As séries de true crimes parecem estar chegando com toda força na produção audiovisual brasileira. Depois de a Globoplay lançar a ótima O Caso Evandro, agora foi a vez da Netflix investir mais uma vez pesado neste gênero com Elize Matsunaga: Era uma vez um crime – que conta, obviamente, o assassinato de Marcos Matsunaga, herdeiro da Yoki, pela sua mulher, Elize, em 2012.
Mas é claro que não se trata apenas de um crime passional (razoavelmente comum) protagonizado por uma mulher (algo mais incomum). Há detalhes na história que fizeram com que ela se perpetuasse no imaginário nos brasileiros. O primeiro são as ocorrências após da morte de Marcos, com um tiro no rosto: Elize decepou os pedaços do corpo do marido e os espalhou em uma estrada. A sordidez do caso, portanto, ajudou a incitar a curiosidade em torno dela.
O segundo ponto é o passado de Elize. Logo após o assassinato, os veículos de jornalismo levantaram a informação de que ela foi garota de programa – e foi desta forma que o casal teria se conhecido. O motivo principal do crime foi que Elize descobriu que Marcos estava saindo com prostitutas. Todas estas informações ajudaram a fortalecer uma ideia de “conto de fada maldito” (é daqui que parece ter surgido o “era uma vez” do subtítulo): um homem, seduzido por uma mulher fatal, oferece a ela uma vida de princesa, mas o sonho acaba se virando contra ele.
É esta narrativa nebulosa e cheia de fantasias que Elize Matsunaga: Era uma vez um crime tenta esclarecer.
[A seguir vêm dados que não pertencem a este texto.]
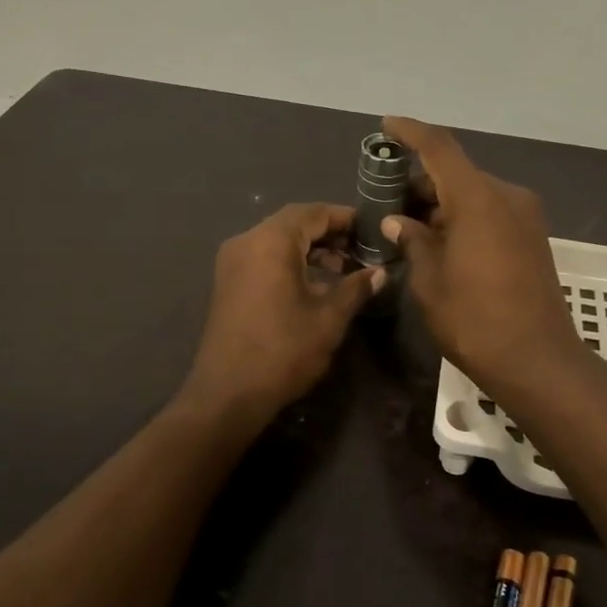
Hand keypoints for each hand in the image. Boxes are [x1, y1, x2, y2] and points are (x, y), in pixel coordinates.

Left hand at [179, 203, 383, 422]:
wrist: (228, 394)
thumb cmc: (283, 351)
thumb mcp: (329, 319)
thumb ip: (355, 288)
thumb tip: (379, 272)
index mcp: (271, 241)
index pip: (314, 212)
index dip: (345, 218)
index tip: (372, 229)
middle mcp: (247, 241)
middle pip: (293, 222)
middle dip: (329, 232)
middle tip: (361, 248)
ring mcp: (232, 262)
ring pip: (277, 240)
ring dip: (310, 248)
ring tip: (343, 267)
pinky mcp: (228, 283)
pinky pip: (263, 257)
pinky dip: (290, 261)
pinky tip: (314, 283)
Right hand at [379, 117, 584, 391]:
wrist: (538, 361)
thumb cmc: (474, 320)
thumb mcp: (429, 281)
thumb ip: (412, 240)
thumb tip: (398, 221)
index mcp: (478, 198)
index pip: (439, 148)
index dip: (410, 133)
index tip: (386, 126)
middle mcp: (506, 196)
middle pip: (456, 172)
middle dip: (420, 182)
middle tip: (386, 202)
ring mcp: (525, 216)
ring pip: (473, 193)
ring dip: (441, 202)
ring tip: (408, 226)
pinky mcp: (532, 237)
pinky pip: (490, 211)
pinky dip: (463, 216)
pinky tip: (439, 240)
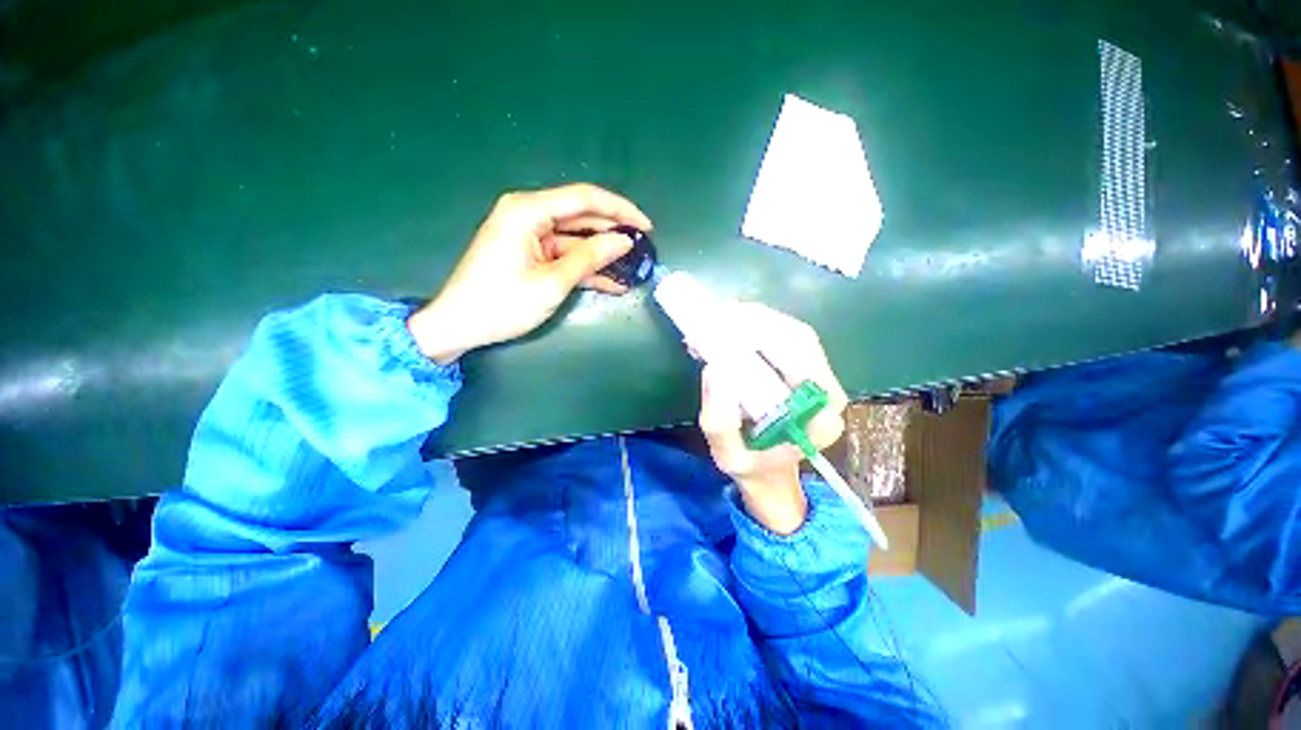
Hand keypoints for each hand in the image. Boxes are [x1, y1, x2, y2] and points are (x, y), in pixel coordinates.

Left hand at [408, 183, 652, 362]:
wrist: (459, 325)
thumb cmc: (502, 303)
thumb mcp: (552, 282)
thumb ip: (590, 257)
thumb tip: (624, 240)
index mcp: (528, 210)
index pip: (585, 198)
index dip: (620, 210)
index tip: (647, 226)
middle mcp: (529, 213)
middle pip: (582, 215)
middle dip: (614, 232)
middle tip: (644, 248)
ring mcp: (530, 234)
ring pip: (577, 237)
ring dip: (603, 253)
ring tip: (633, 267)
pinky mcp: (531, 253)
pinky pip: (565, 254)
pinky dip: (586, 266)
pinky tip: (612, 281)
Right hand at [697, 304, 847, 534]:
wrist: (769, 475)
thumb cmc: (752, 469)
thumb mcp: (728, 455)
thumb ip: (721, 422)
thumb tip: (715, 368)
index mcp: (819, 416)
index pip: (802, 360)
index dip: (768, 334)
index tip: (729, 324)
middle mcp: (827, 392)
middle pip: (799, 339)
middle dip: (757, 321)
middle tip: (718, 315)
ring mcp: (817, 378)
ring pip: (791, 334)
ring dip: (755, 321)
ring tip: (719, 320)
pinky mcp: (802, 371)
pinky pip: (782, 340)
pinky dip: (755, 328)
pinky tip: (729, 330)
Dividida em 4 episódios, a série – que é dirigida por uma mulher, Eliza Capai – tem um tom um tanto voltado ao processo jurídico. Afinal, talvez essa seja uma história atípica, pois é contada por uma ré confessa, que assumiu o crime.
Parece difícil imaginar casos semelhantes, em que o assassino se torna uma espécie de vítima. No caso de Elize, ela foi vitimada pelo escrutínio público de todas as facetas de sua vida pregressa, como se seu destino criminoso estivesse já traçado por ela ter trabalhado com prostituição.
Tudo isto colabora, portanto, para que a série gere muita curiosidade. De alguma forma, a ótica aqui é principalmente a de Elize, que participa o tempo todo da produção: fala, argumenta, explica seu lado e – o que foi mais curioso para mim – participa até de cenas de transição que servem para mero adorno estético dos episódios. Elize aparece com flores, cozinhando, andando com ar etéreo numa floresta, embalada por filtros de tons diversos. Ainda que haja um tanto de coragem de dar a cara a bater expondo-se num projeto desses, em certos momentos, há uma leve impressão de que esse rebranding foi longe demais.
A ótica aqui é principalmente a de Elize, que participa o tempo todo da produção: fala, argumenta, explica seu lado e – o que foi mais curioso para mim – participa até de cenas de transição que servem para mero adorno estético dos episódios.
Não obstante, embora competente na sua proposta – que parece ser o de ressignificar Elize Matsunaga por um olhar menos massacrante e machista, além de demonstrar as linhas de argumentação que envolveram toda a acusação e defesa –, a série peca, em partes, pelo seu tom excessivamente jurídico.
Parece, por vezes, que estamos assistindo ao que eu imaginaria ser uma aula do curso de Direito, em que se explica um caso famoso. O que não é ruim, necessariamente, mas acaba sugerindo uma certa falta de uma montagem mais ousada, que não se baseasse tanto apenas em depoimentos.
Por outro lado, Elize Matsunaga tem como grande trunfo o esforço bastante digno que faz para dar o mesmo peso aos dois lados, tanto para os que defenderam Elize, quanto para a família e amigos de Marcos. E é aí que surge o incômodo mais forte da história: ele reside no fato que, mesmo quase 10 anos depois desse crime, certos discursos permanecem.
Os amigos de Marcos (que, imagina-se, sejam todos homens brancos de famílias tradicionais como ele) apontam que Elize tinha tudo, uma vida de princesa, com tudo que ela poderia desejar – novamente, reduzindo a satisfação feminina às posses financeiras e fortalecendo a ideia de “golpe do baú”. O delegado que cuidou do caso, ao descrever o impacto que os policiais tiveram ao adentrar numa sala de armas que o casal Matsunaga tinha em casa, diz que eles pareciam “mulher quando entra em loja de sapato”. Até um colega (e intitulado como amigo) de Elize conta histórias que sugerem preconceitos por ela ter sido “GP” (uma abreviação para garota de programa).
Ainda que não seja uma série eletrizante, Elize Matsunaga é uma importante contribuição às discussões sobre gênero na televisão. Por mais que provavelmente não irá mudar muita coisa, não é sempre que uma mulher protagonista de um crime tem a chance de contar sua história para uma produção deste tipo.